Listed records:
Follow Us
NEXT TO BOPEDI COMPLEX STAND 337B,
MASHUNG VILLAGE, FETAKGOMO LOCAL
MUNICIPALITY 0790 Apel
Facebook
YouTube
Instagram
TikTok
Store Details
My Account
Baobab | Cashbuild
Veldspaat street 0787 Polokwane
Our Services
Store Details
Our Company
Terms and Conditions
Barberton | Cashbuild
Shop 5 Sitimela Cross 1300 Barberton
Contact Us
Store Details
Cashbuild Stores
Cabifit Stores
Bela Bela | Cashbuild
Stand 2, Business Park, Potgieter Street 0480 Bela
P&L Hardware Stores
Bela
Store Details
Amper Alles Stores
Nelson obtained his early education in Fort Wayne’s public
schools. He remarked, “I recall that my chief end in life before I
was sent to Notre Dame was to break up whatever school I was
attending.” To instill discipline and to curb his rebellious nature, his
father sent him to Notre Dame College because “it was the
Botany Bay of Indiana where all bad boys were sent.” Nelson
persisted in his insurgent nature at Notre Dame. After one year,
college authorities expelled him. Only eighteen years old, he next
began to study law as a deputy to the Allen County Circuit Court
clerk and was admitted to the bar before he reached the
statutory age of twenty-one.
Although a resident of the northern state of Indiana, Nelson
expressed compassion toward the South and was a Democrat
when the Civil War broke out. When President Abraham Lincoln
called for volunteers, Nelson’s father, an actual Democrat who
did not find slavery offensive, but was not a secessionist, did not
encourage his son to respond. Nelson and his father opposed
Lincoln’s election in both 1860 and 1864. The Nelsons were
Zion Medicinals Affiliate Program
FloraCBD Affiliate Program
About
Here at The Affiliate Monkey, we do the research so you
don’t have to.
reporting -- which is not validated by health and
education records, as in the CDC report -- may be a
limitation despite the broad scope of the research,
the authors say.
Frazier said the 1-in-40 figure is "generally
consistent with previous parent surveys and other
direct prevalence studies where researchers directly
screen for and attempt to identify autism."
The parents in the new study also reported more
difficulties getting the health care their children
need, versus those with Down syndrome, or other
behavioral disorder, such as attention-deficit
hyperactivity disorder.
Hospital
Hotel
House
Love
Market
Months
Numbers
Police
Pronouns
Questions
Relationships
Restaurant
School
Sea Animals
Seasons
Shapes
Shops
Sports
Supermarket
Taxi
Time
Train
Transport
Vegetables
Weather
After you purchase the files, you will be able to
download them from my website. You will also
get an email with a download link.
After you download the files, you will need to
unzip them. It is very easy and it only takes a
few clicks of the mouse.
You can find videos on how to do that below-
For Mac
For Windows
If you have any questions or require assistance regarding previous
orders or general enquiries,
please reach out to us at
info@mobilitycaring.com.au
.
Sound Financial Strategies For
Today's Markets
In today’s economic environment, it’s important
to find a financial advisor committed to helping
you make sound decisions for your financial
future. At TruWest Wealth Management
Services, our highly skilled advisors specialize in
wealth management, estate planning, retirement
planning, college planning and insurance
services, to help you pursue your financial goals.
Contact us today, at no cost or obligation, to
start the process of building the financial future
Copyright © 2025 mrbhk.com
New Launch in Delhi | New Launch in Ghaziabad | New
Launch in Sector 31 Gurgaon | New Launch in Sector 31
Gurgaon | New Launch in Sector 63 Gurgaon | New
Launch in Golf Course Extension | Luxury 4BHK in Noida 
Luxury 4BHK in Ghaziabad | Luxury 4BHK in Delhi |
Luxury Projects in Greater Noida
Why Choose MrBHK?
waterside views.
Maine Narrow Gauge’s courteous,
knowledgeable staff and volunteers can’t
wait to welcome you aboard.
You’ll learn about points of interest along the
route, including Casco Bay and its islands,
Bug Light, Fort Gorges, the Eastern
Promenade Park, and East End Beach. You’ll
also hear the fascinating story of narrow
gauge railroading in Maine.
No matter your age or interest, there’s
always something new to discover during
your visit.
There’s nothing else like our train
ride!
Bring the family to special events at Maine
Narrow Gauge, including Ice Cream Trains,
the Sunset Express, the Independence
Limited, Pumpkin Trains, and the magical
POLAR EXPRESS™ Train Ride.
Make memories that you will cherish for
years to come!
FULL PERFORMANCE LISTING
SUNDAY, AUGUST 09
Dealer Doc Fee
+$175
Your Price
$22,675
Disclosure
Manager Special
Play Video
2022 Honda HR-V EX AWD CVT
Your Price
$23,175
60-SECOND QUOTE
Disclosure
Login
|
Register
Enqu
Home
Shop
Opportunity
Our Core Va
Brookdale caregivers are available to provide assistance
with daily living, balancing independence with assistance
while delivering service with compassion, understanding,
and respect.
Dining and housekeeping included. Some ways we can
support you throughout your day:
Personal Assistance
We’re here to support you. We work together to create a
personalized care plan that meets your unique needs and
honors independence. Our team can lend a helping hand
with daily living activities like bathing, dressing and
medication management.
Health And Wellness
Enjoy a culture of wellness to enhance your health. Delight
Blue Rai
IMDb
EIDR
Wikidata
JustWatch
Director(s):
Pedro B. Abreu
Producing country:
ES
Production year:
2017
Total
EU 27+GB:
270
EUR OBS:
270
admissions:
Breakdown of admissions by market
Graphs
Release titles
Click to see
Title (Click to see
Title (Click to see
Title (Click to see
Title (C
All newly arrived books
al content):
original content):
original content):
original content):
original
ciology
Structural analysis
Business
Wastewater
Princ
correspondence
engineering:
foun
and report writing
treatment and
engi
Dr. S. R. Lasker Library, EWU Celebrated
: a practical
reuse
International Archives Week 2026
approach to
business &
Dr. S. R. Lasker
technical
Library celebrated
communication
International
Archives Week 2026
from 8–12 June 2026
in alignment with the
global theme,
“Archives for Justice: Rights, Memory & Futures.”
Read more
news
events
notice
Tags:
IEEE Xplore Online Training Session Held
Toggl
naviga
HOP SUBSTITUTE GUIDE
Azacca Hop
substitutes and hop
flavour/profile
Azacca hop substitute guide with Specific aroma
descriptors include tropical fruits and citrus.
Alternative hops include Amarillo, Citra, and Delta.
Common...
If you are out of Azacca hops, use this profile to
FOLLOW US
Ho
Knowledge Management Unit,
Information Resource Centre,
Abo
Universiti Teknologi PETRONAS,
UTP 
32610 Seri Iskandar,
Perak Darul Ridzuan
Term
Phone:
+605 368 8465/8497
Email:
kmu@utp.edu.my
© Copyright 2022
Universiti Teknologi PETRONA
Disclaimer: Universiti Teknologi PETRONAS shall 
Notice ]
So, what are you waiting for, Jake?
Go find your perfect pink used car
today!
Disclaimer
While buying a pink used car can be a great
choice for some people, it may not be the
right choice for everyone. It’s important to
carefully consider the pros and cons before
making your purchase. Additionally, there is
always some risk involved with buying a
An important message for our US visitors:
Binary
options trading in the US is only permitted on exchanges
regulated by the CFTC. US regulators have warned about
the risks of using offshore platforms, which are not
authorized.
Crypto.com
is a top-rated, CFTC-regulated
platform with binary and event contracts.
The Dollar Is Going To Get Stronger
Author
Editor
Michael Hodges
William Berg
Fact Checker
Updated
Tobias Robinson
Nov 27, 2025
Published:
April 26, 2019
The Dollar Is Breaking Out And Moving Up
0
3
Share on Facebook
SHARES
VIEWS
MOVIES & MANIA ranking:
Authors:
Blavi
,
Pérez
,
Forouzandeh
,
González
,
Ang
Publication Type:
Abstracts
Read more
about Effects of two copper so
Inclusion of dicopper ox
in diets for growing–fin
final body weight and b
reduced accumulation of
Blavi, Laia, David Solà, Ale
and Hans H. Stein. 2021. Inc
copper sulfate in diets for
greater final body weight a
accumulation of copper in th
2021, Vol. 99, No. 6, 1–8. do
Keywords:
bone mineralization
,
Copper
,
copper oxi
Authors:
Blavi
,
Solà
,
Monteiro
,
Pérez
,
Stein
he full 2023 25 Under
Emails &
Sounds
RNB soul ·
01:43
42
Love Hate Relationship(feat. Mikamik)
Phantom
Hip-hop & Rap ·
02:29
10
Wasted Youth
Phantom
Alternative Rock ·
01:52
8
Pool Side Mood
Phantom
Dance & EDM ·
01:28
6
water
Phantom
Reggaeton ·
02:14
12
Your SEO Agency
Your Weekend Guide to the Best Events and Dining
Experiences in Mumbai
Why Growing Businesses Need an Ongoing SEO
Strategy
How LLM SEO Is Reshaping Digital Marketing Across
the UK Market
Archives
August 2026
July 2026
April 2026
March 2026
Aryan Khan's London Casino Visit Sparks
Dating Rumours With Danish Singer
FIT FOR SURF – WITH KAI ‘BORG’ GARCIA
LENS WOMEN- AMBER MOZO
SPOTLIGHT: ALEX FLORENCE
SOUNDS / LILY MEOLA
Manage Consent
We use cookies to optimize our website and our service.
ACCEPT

Problem description: For the lines from the one containing "Tobias Robinson" through the end of the listing above, output each exactly and leave out the rest.

Exercise answer:
Tobias Robinson
Nov 27, 2025
Published:
April 26, 2019
The Dollar Is Breaking Out And Moving Up
0
3
Share on Facebook
SHARES
VIEWS
MOVIES & MANIA ranking:
Authors:
Blavi
,
Pérez
,
Forouzandeh
,
González
,
Ang
Publication Type:
Abstracts
Read more
about Effects of two copper so
Inclusion of dicopper ox
in diets for growing–fin
final body weight and b
reduced accumulation of
Blavi, Laia, David Solà, Ale
and Hans H. Stein. 2021. Inc
copper sulfate in diets for
greater final body weight a
accumulation of copper in th
2021, Vol. 99, No. 6, 1–8. do
Keywords:
bone mineralization
,
Copper
,
copper oxi
Authors:
Blavi
,
Solà
,
Monteiro
,
Pérez
,
Stein
he full 2023 25 Under
Emails &
Sounds
RNB soul ·
01:43
42
Love Hate Relationship(feat. Mikamik)
Phantom
Hip-hop & Rap ·
02:29
10
Wasted Youth
Phantom
Alternative Rock ·
01:52
8
Pool Side Mood
Phantom
Dance & EDM ·
01:28
6
water
Phantom
Reggaeton ·
02:14
12
Your SEO Agency
Your Weekend Guide to the Best Events and Dining
Experiences in Mumbai
Why Growing Businesses Need an Ongoing SEO
Strategy
How LLM SEO Is Reshaping Digital Marketing Across
the UK Market
Archives
August 2026
July 2026
April 2026
March 2026
Aryan Khan's London Casino Visit Sparks
Dating Rumours With Danish Singer
FIT FOR SURF – WITH KAI ‘BORG’ GARCIA
LENS WOMEN- AMBER MOZO
SPOTLIGHT: ALEX FLORENCE
SOUNDS / LILY MEOLA
Manage Consent
We use cookies to optimize our website and our service.
ACCEPT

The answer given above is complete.